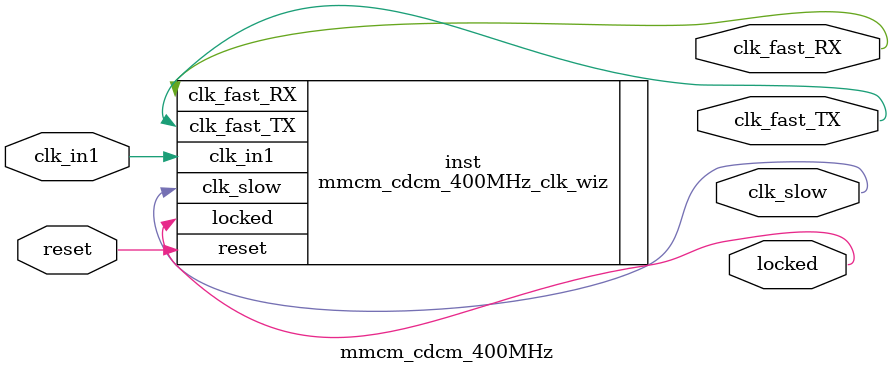
<source format=v>


`timescale 1ps/1ps

(* CORE_GENERATION_INFO = "mmcm_cdcm_400MHz,clk_wiz_v6_0_12_0_0,{component_name=mmcm_cdcm_400MHz,use_phase_alignment=true,use_min_o_jitter=false,use_max_i_jitter=false,use_dyn_phase_shift=false,use_inclk_switchover=false,use_dyn_reconfig=false,enable_axi=0,feedback_source=FDBK_AUTO,PRIMITIVE=MMCM,num_out_clk=3,clkin1_period=10.000,clkin2_period=10.000,use_power_down=false,use_reset=true,use_locked=true,use_inclk_stopped=false,feedback_type=SINGLE,CLOCK_MGR_TYPE=NA,manual_override=false}" *)

module mmcm_cdcm_400MHz 
 (
  // Clock out ports
  output        clk_fast_TX,
  output        clk_fast_RX,
  output        clk_slow,
  // Status and control signals
  input         reset,
  output        locked,
 // Clock in ports
  input         clk_in1
 );

  mmcm_cdcm_400MHz_clk_wiz inst
  (
  // Clock out ports  
  .clk_fast_TX(clk_fast_TX),
  .clk_fast_RX(clk_fast_RX),
  .clk_slow(clk_slow),
  // Status and control signals               
  .reset(reset), 
  .locked(locked),
 // Clock in ports
  .clk_in1(clk_in1)
  );

endmodule

</source>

++++++++++++++++++++

Could the material above be written out again word for word, with the pictures dropped?

<source format=v>


`timescale 1ps/1ps

(* CORE_GENERATION_INFO = "mmcm_cdcm_400MHz,clk_wiz_v6_0_12_0_0,{component_name=mmcm_cdcm_400MHz,use_phase_alignment=true,use_min_o_jitter=false,use_max_i_jitter=false,use_dyn_phase_shift=false,use_inclk_switchover=false,use_dyn_reconfig=false,enable_axi=0,feedback_source=FDBK_AUTO,PRIMITIVE=MMCM,num_out_clk=3,clkin1_period=10.000,clkin2_period=10.000,use_power_down=false,use_reset=true,use_locked=true,use_inclk_stopped=false,feedback_type=SINGLE,CLOCK_MGR_TYPE=NA,manual_override=false}" *)

module mmcm_cdcm_400MHz 
 (
  // Clock out ports
  output        clk_fast_TX,
  output        clk_fast_RX,
  output        clk_slow,
  // Status and control signals
  input         reset,
  output        locked,
 // Clock in ports
  input         clk_in1
 );

  mmcm_cdcm_400MHz_clk_wiz inst
  (
  // Clock out ports  
  .clk_fast_TX(clk_fast_TX),
  .clk_fast_RX(clk_fast_RX),
  .clk_slow(clk_slow),
  // Status and control signals               
  .reset(reset), 
  .locked(locked),
 // Clock in ports
  .clk_in1(clk_in1)
  );

endmodule

</source>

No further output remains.